Las palabras «Wilton es hombre muerto» me habían trastornado y me preguntaba qué habría querido decir con ellas.
—Creo que sería buena idea que escapáramos a toda prisa, nos pusiéramos esos chalecos salvavidas y saltáramos por la borda, pero hay una fuerte marejada y la idea no me atrae especialmente.
—¡A mí no me atrae en absoluto!
—Quizá podamos esperar hasta que estemos más cerca de la costa. Por el momento, el peor riesgo que corremos es que descubran que no estamos inconscientes.
—¡Inconscientes! ¿Y por qué deberíamos estar inconscientes?
De todos los recuerdos extraños y horribles que conservo de aquella lucha para evitar que el doctor Fu-Manchú reajustara el equilibrio del poder mundial, creo que el más extraño fue aquel intervalo entre susurros durante el que permanecimos tumbados en el camarote del Silver Heels.
—Por la sencilla razón —continuó la queda y pausada voz de Smith— de que habían vertido alguna droga en las bebidas que tomamos con Wilton. Insistieron en que bebiéramos bourbon precisamente por esto.
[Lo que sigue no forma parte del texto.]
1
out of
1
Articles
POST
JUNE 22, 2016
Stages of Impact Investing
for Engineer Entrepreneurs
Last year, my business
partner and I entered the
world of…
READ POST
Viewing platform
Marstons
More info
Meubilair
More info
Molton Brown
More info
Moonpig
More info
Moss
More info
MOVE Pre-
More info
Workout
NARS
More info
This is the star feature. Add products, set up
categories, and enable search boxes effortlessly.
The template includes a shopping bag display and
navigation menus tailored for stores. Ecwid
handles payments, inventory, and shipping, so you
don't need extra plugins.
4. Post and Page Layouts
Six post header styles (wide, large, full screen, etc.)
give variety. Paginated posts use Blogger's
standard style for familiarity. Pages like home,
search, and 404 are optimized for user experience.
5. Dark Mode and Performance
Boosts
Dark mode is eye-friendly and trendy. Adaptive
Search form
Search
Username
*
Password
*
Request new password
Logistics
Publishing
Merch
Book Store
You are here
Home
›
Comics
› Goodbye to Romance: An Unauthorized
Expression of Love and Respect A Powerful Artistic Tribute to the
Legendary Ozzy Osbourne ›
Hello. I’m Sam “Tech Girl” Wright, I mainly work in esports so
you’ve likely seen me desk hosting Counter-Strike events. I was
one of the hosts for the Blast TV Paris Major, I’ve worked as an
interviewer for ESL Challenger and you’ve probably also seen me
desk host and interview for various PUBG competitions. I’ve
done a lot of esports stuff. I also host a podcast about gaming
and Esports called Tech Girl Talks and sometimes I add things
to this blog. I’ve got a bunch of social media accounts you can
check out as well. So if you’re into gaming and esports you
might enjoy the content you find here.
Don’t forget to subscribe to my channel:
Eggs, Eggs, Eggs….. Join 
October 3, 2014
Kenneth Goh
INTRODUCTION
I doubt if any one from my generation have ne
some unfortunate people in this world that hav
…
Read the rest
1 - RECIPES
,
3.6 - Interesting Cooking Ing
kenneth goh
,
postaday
Es evidente que su fuerte aroma escondería cualquier tipo de droga que utilizaran.
—Pero, Smith…
—¡Cambié los vasos, Kerrigan, después de provocar una pequeña distracción! Si lo recuerda, pareció que ingería la mía de un trago, pero, en realidad, se fue por el desagüe del lavamanos.
—¿Y la mía?
—Como disponía de muy poco tiempo, no tuve otra alternativa: Wilton se bebió la suya y usted la de Wilton.
—¡Santo cielo! ¿Quiere decir que es probable que esté muerto en su camarote?
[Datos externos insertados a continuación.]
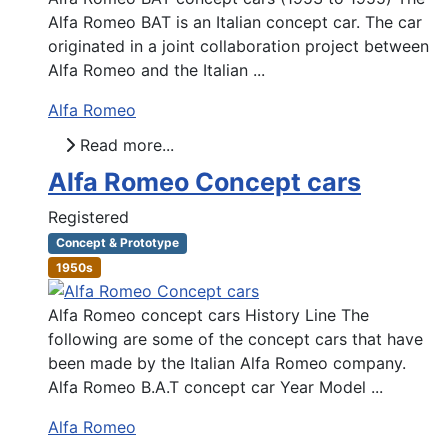
Alfa Romeo BAT is an Italian concept car. The car
originated in a joint collaboration project between
Alfa Romeo and the Italian ...
Alfa Romeo
Read more...
Alfa Romeo Concept cars
Registered
Concept & Prototype
1950s
Alfa Romeo concept cars History Line The
following are some of the concept cars that have
been made by the Italian Alfa Romeo company.
Alfa Romeo B.A.T concept car Year Model ...
Alfa Romeo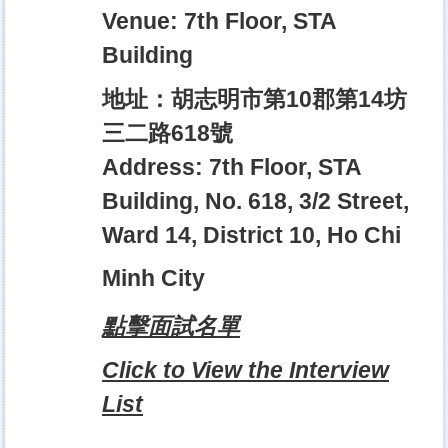
Venue: 7th Floor, STA
Building
地址：胡志明市第10郡第14坊
三二路618號
Address: 7th Floor, STA
Building, No. 618, 3/2 Street,
Ward 14, District 10, Ho Chi
Minh City
點擊面試名單
Click to View the Interview
List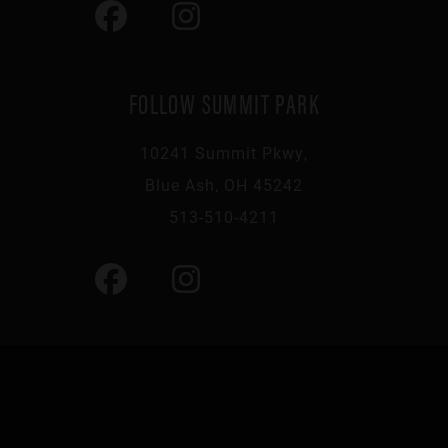
FOLLOW SUMMIT PARK
10241 Summit Pkwy,
Blue Ash, OH 45242
513-510-4211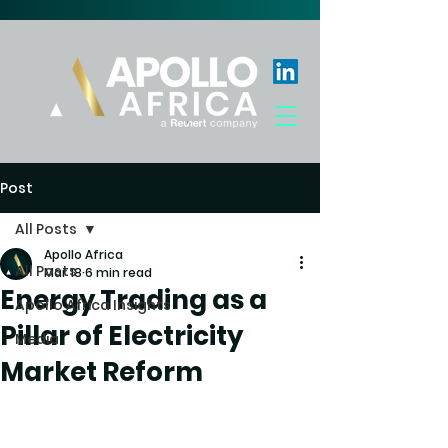
Post
All Posts
Apollo Africa
All Posts
Mar 18
6 min read
Energy Trading as a
Apollo Africa Insights
Pillar of Electricity
Media
Market Reform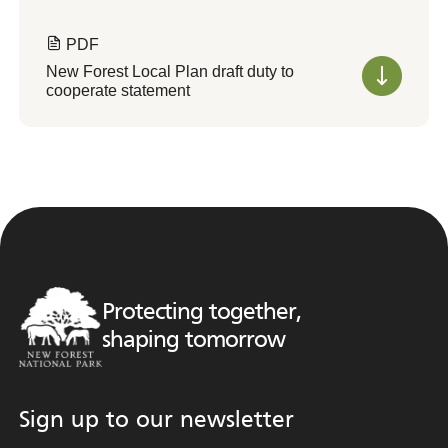
PDF
New Forest Local Plan draft duty to
cooperate statement
Protecting together,
shaping tomorrow
Sign up to our newsletter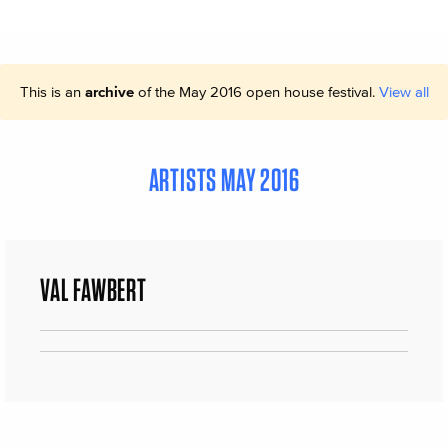
This is an
archive
of the May 2016 open house festival.
View all
ARTISTS MAY 2016
VAL FAWBERT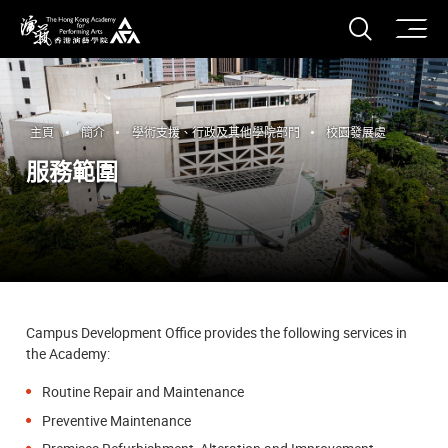
打開搜
香港演藝學院
主頁
簡介
學術支援、行政及其他學院部門
校園發展處
服務範圍
Campus Development Office provides the following services in
the Academy:
Routine Repair and Maintenance
Preventive Maintenance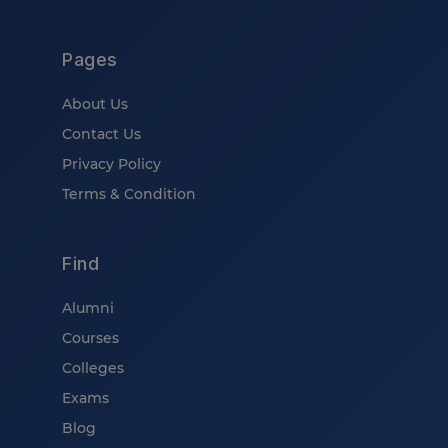
Pages
About Us
Contact Us
Privacy Policy
Terms & Condition
Find
Alumni
Courses
Colleges
Exams
Blog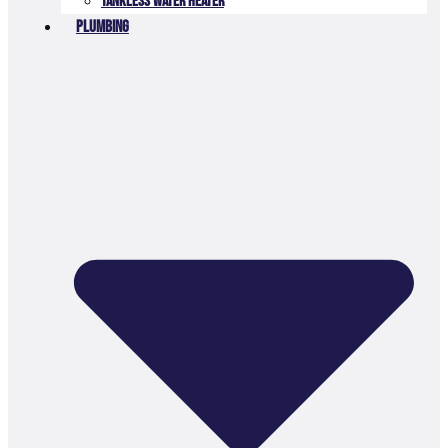
Tankless Water Heater
Plumbing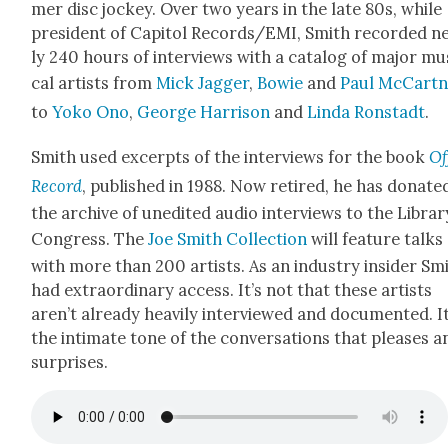
mer disc jock­ey. Over two years in the late 80s, while
pres­i­dent of Capi­tol Records/EMI, Smith record­ed n
ly 240 hours of inter­views with a cat­a­log of major mu
cal artists from
Mick Jag­ger
,
Bowie
and
Paul McCart­
to
Yoko Ono
,
George Har­ri­son
and
Lin­da Ron­stadt
.
Smith used excerpts of the inter­views for the book
Of
Record
, pub­lished in 1988. Now retired, he has donat­e
the archive of unedit­ed audio inter­views to the Librar
Con­gress. The
Joe Smith Col­lec­tion
will fea­ture talks
with more than 200 artists. As an indus­try insid­er Sm
had extra­or­di­nary access. It’s not that these artists
aren’t already heav­i­ly inter­viewed and doc­u­ment­ed. It
the inti­mate tone of the con­ver­sa­tions that pleas­es a
sur­pris­es.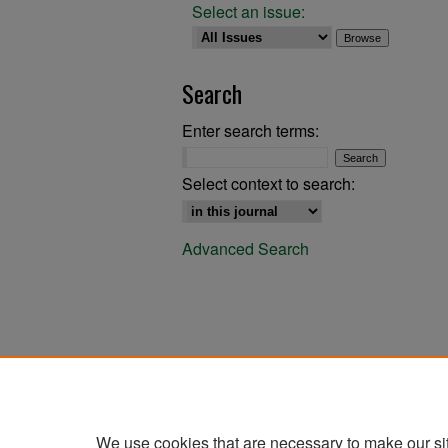
Select an issue:
Search
Enter search terms:
Select context to search:
Advanced Search
We use cookies that are necessary to make our si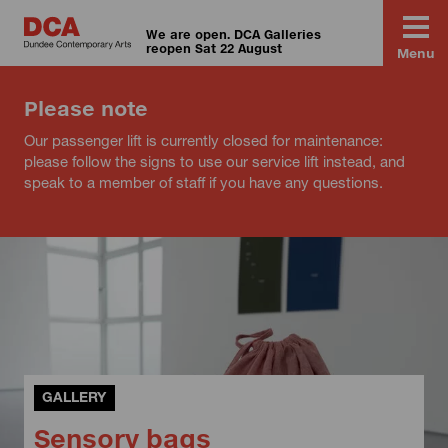
We are open. DCA Galleries
reopen Sat 22 August
Menu
Please note
Our passenger lift is currently closed for maintenance:
please follow the signs to use our service lift instead, and
speak to a member of staff if you have any questions.
GALLERY
Sensory bags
—¡Chist…! Recuerde que si sospechan que estamos despiertos acabarán con nosotros. Sí, quiero decir que debe de estar muerto, pero no en su camarote…
Guardó silencio durante unos minutos y deduje que estaba escuchando. Yo también lo hice mientras me devanaba los sesos intentando desentrañar el significado de sus palabras.
—Me pregunto por qué los dos policías no han…
Mi frase fue interrumpida de repente. Oí unos pasos rápidos, un grito… y otra vez se hizo el silencio salvo por un trueno lejano.
—¡Smith! ¿No podemos hacer nada?
—¡Malditos asesinos! ¡Es demasiado tarde! Estaba haciendo tiempo mientras elaboraba un plan… —Su voz grave denotaba un triste remordimiento—. ¡Vaya!
¡Las luces se apagaron!
—Ahora podemos movernos —soltó Smith, y, mientras hablaba, los motores se detuvieron y el Silver Heels cabeceó ociosamente en la marejada.
—¡Es el momento de entrar en acción! ¡Rápido, Kerrigan! ¡Tenga el revólver a mano!
Me levanté de la butaca y me encaminé hacia la puerta. Estaba más cerca de ella que Smith.
—¡Maldición! —exclamé.
¡La puerta estaba cerrada con llave!
—No me di cuenta de que la cerraban.
En la oscuridad logré entrever que Smith intentaba abrir una de las portillas que daba a la cubierta de estribor.
—¡Vaya! ¡Nuestra situación es más grave de lo que pensaba! ¡Las portillas también están cerradas!
Permanecimos un momento en silencio escuchando los ruidos de fuera, que iban en aumento.
—Están preparando la lancha —murmuré, porque había visto una en el yate—. ¿Qué significado tendrá?
—¡Significa que van a hundir el Silver Heels y a nosotros con él!